Mekanisme Aspirin untuk Prevensi Kanker

Mekanisme aspirin untuk prevensi kanker diketahui dapat terjadi melalui beberapa efek kerjanya, seperti:

Efek Antiinflamasi

Aspirin dapat menginhibisi enzim prostaglandin 2 (PTGS2) atau yang juga dikenal sebagai COX-2. Enzim tersebut sering dihasilkan pada inflamasi kronis mengundang sinyal proinflamasi yang memicu proliferasi sel, pembentukan pembuluh darah baru (angiogenesis), dan menjadikan sel resisten terhadap apoptosis.[7]

Efek Antiplatelet

Aspirin dapat mencegah terbentuknya tromboxan-A2 (TXA2) yang dimediasi platelet atau trombosit.

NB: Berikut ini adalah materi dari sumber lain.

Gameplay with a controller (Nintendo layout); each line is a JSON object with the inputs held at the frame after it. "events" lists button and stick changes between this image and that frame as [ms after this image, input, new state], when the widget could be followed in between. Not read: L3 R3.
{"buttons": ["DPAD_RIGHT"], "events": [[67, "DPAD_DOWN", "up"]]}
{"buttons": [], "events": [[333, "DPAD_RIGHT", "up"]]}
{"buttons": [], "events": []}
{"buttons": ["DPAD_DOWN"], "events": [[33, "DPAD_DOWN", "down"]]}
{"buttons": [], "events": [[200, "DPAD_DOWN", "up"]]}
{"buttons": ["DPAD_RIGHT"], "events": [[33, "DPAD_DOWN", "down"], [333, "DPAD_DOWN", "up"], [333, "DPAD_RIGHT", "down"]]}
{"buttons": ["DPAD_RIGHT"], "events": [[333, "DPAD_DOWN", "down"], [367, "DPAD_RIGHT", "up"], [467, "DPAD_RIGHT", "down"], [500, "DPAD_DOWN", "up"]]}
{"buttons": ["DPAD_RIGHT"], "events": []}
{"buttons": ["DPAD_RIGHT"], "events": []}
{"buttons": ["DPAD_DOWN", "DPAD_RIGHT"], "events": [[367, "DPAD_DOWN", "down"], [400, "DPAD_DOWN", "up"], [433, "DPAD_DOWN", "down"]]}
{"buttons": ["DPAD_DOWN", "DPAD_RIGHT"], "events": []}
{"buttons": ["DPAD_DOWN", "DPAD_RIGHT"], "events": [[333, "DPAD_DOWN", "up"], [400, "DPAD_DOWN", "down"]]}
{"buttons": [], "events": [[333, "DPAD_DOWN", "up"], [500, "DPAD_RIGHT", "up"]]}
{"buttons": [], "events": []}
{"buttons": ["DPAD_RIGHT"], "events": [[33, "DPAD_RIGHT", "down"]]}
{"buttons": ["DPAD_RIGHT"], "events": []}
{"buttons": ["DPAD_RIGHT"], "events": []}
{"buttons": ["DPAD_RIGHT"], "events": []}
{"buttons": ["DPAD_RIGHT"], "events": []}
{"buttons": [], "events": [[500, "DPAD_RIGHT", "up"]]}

TXA2 dapat berdampak aktivasi platelet yang menimbulkan respon peradangan. Kemampuan aspirin dalam mencegah teraktivasinya platelet tidak hanya akan berdampak pada penurunan risiko terbentuknya trombus pada jaringan pembuluh darah sel kanker, tetapi juga menghambat progres peradangan kronis yang terus terjadi pada kanker.[8]

Efek Anti-Kanker Lainnya

  1. Efek menghambat aktivasi gen PIK3CA

Beberapa penelitian mengonfirmasi bahwa aspirin terkadang lebih berpengaruh untuk mencegah progresivitas sel kanker dibandingkan dengan mencegah terbentuknya sel kanker sejak awal. Aspirin terbukti memperbaiki angka survival rate pada penderita kanker kolorektal yang mengalami mutasi gen PIK3CA.[9]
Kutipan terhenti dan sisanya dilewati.